As part of a programme called Artemis, Nasa will send a man and a woman to the lunar surface in the first landing with humans since 1972.
But the agency's timeline is contingent on Congress releasing $3.2bn for building a landing system.
Astronauts will travel in an Apollo-like capsule called Orion that will launch on a powerful rocket called SLS.
NASA administrator Jim Bridenstine said: "The $28bn represents the costs associated for the next four years in the Artemis programme to land on the Moon. SLS funding, Orion funding, the human landing system and of course the spacesuits - all of those things that are part of the Artemis programme are included."
But he explained: "The budget request that we have before the House and the Senate right now includes $3.2bn for 2021 for the human landing system. It is critically important that we get that $3.2bn."
The US House of Representatives has already passed a Bill allocating $600m towards the lunar lander. But Nasa will need more funds to develop the vehicle in full.
Mr Bridenstine added: "I want to be clear, we are exceptionally grateful to the House of Representatives that, in a bipartisan way, they have determined that funding a human landing system is important - that's what that $600m represents. It is also true that we are asking for the full $3.2bn."
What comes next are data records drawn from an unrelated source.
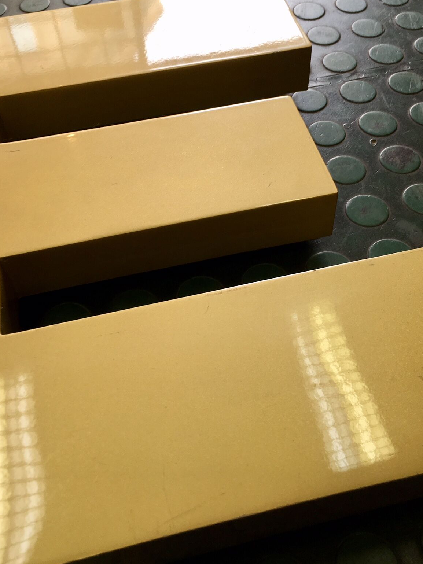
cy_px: 243
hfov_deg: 37.7
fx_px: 619
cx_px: 215
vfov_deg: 48.8
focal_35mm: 38
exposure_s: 1/50
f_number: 2.2
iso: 25
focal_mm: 4.15
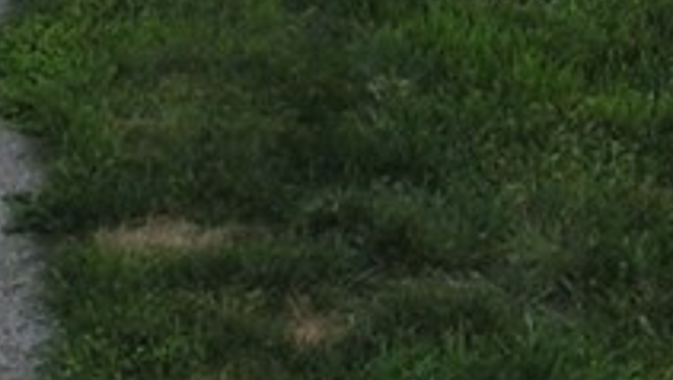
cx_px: -35
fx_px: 3589
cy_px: -635
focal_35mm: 201
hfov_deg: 10.6
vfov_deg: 5.8
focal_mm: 5.8
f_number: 5.6
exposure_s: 1/200
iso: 50
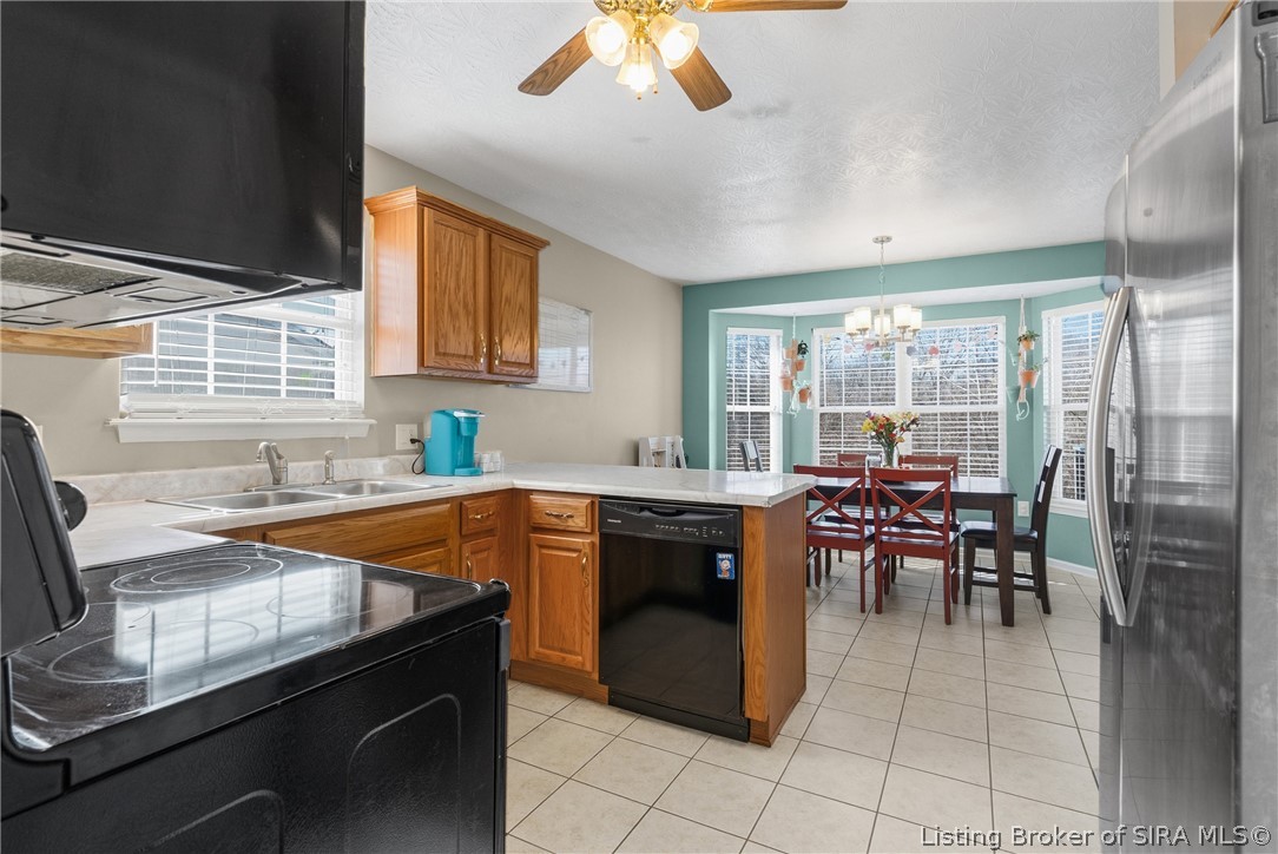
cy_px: 427
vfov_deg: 73.8
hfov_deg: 96.7
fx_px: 568
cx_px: 639
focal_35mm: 16
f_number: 11
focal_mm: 16
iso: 400
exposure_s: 1/320
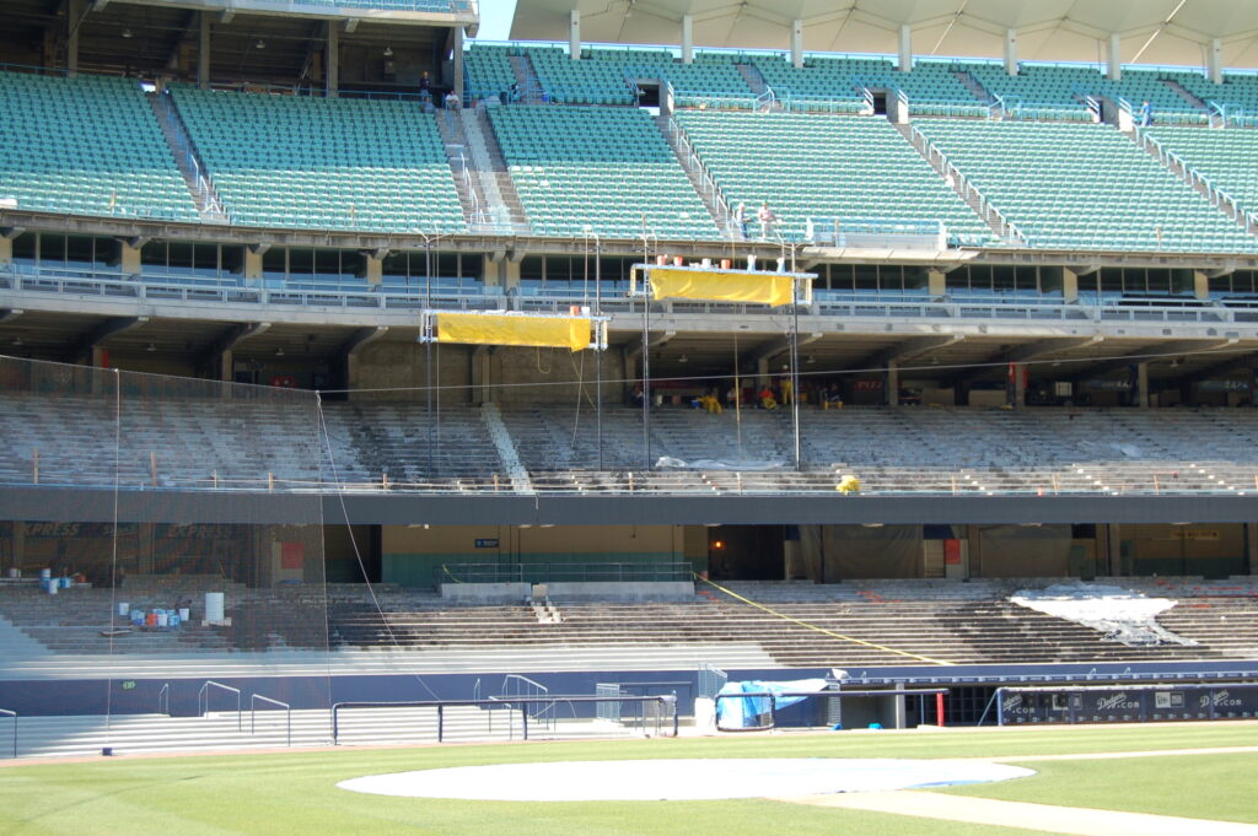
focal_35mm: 57
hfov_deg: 35.1
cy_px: 418
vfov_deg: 23.7
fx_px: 1990
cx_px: 629
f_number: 6.3
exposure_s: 1/160
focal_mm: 38
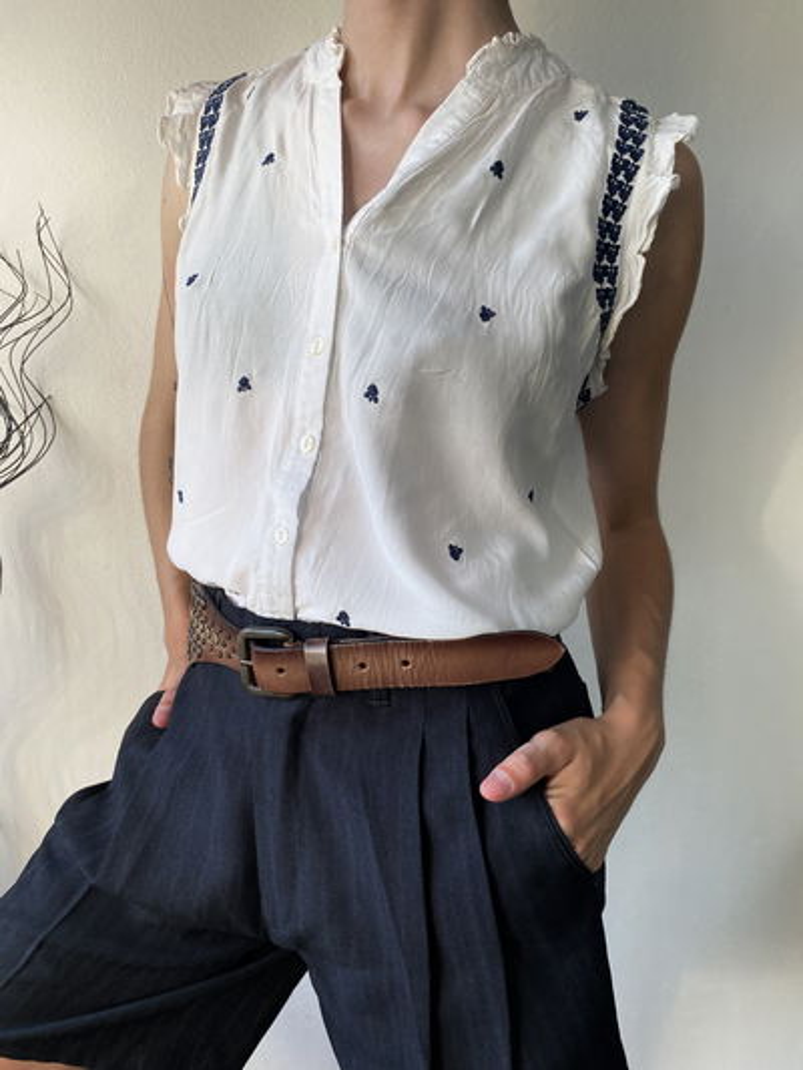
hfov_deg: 53.1
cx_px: 402
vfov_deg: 67.3
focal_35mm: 26
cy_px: 535
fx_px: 804
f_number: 1.8
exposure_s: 1/121
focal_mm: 4.25
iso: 125
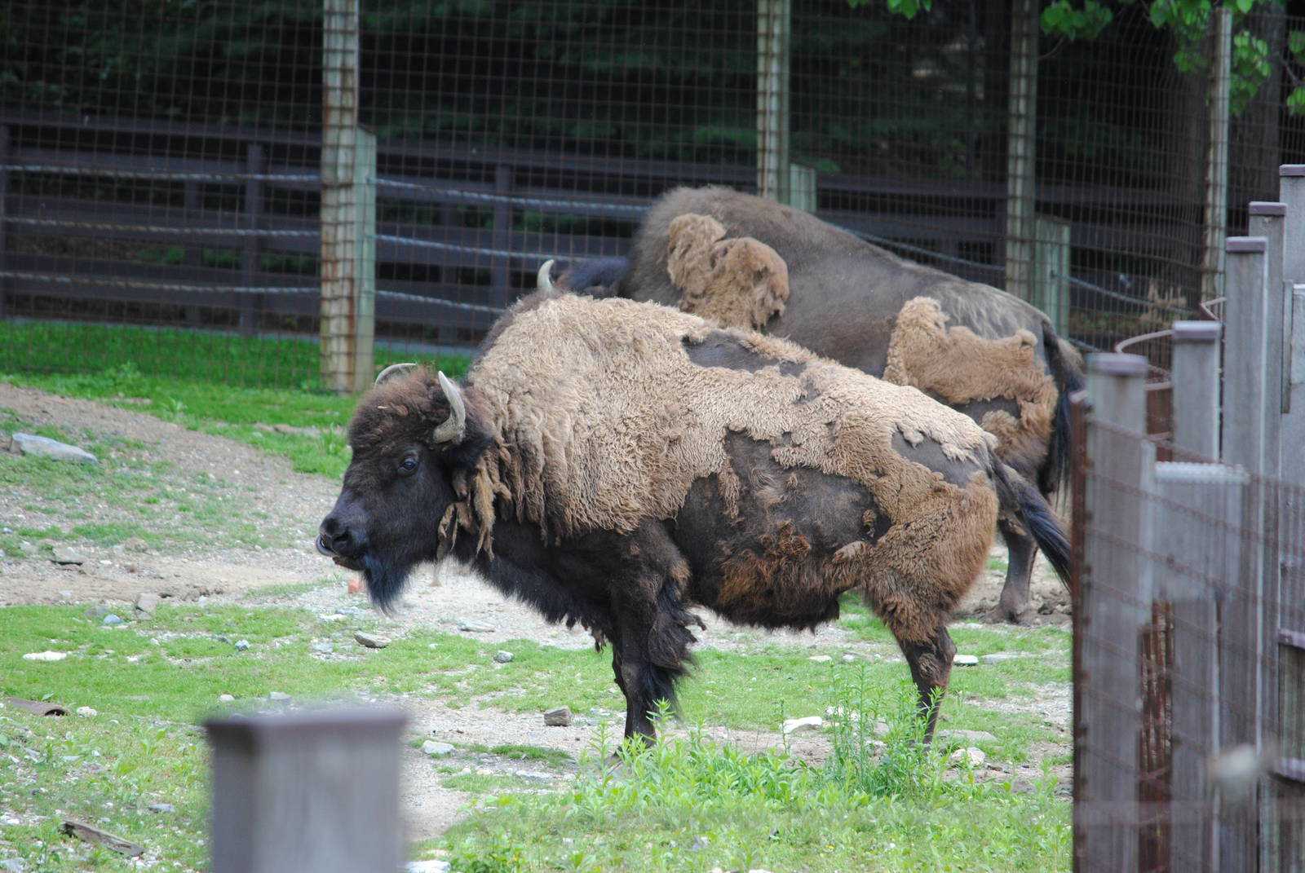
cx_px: 652
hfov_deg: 6.2
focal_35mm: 330
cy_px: 436
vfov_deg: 4.2
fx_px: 11977
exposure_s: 1/500
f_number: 5.3
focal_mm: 220
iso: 400
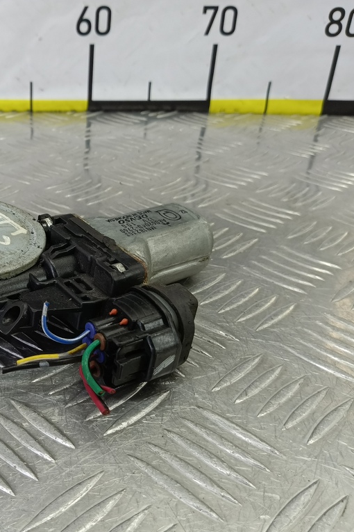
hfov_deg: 38.3
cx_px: 34
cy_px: 266
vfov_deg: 58.7
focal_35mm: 32
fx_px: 472
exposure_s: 1/50
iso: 142
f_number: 1.6
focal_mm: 4.11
In July 2019, Bridenstine told that the first woman astronaut to walk on the Moon in 2024 would be someone "who has been proven, somebody who has flown, somebody who has been on the International Space Station already". He also said it would be someone already in the astronaut corps.
At the time of this interview, there were 12 active woman astronauts. They have since been joined by five other female Nasa astronauts who graduated from training earlier this year. But it remains unclear whether any of the newest astronauts can fulfil the criteria in time to fly on the first landing mission in 2024.
Asked about the timeline for choosing crew members for Artemis, the NASA chief said he hoped to pick a team at least two years prior to the first mission.
However, he said: "I think it's important we start identifying the Artemis team earlier than not... primarily because I think it will serve as a source of inspiration."